После обеда Наташа, по просьбе князя Андрея, пошла к клавикордам и стала петь. Князь Андрей стоял у окна, разговаривая с дамами, и слушал ее. В середине фразы князь Андрей замолчал и почувствовал неожиданно, что к его горлу подступают слезы, возможность которых он не знал за собой. Он посмотрел на поющую Наташу, и в душе его произошло что то новое и счастливое. Он был счастлив и ему вместе с тем было грустно. Ему решительно не об чем было плакать, но он готов был плакать. О чем? О прежней любви? О маленькой княгине? О своих разочарованиях?… О своих надеждах на будущее?… Да и нет. Главное, о чем ему хотелось плакать, была вдруг живо сознанная им страшная противуположность между чем то бесконечно великим и неопределимым, бывшим в нем, и чем то узким и телесным, чем он был сам и даже была она. Эта противуположность томила и радовала его во время ее пения.

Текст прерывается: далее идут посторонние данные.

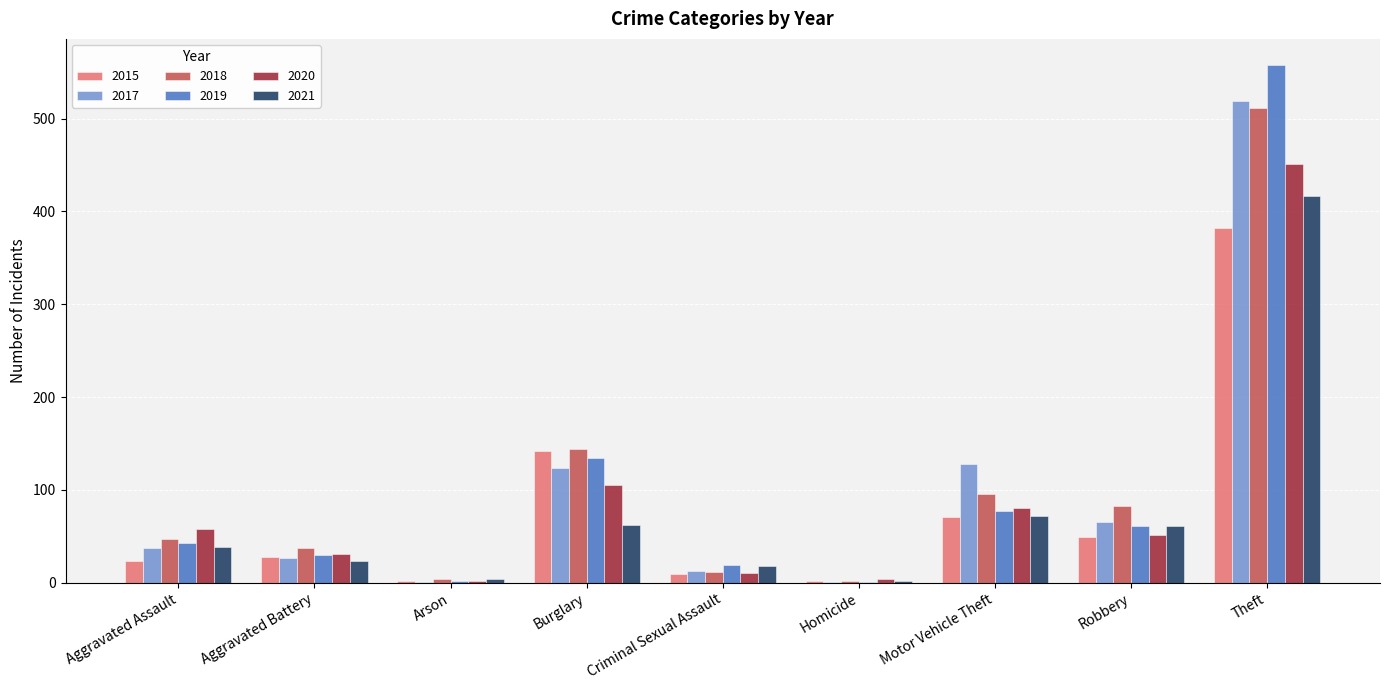

How many distinct data groups are displayed?

6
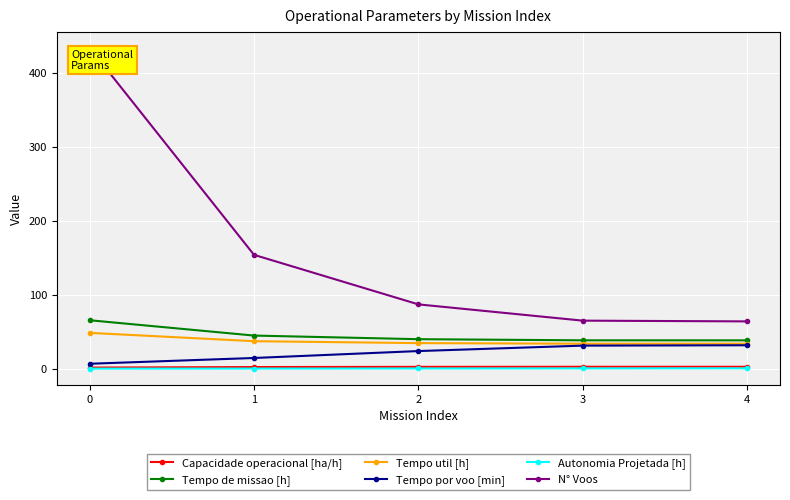

At how many categories does at least one series exceed 313?

1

Только что Наташа кончила петь, она подошла к нему и спросила его, как ему нравится ее голос? Она спросила это и смутилась уже после того, как она это сказала, поняв, что этого не надо было спрашивать. Он улыбнулся, глядя на нее, и сказал, что ему нравится ее пение так же, как и всё, что она делает.
Князь Андрей поздно вечером уехал от Ростовых. Он лег спать по привычке ложиться, но увидал скоро, что он не может спать. Он то, зажжа свечку, сидел в постели, то вставал, то опять ложился, нисколько не тяготясь бессонницей: так радостно и ново ему было на душе, как будто он из душной комнаты вышел на вольный свет Божий. Ему и в голову не приходило, чтобы он был влюблен в Ростову; он не думал о ней; он только воображал ее себе, и вследствие этого вся жизнь его представлялась ему в новом свете. «Из чего я бьюсь, из чего я хлопочу в этой узкой, замкнутой рамке, когда жизнь, вся жизнь со всеми ее радостями открыта мне?» говорил он себе. И он в первый раз после долгого времени стал делать счастливые планы на будущее. Он решил сам собою, что ему надо заняться воспитанием своего сына, найдя ему воспитателя и поручив ему; потом надо выйти в отставку и ехать за границу, видеть Англию, Швейцарию, Италию. «Мне надо пользоваться своей свободой, пока так много в себе чувствую силы и молодости, говорил он сам себе. Пьер был прав, говоря, что надо верить в возможность счастия, чтобы быть счастливым, и я теперь верю в него. Оставим мертвым хоронить мертвых, а пока жив, надо жить и быть счастливым», думал он.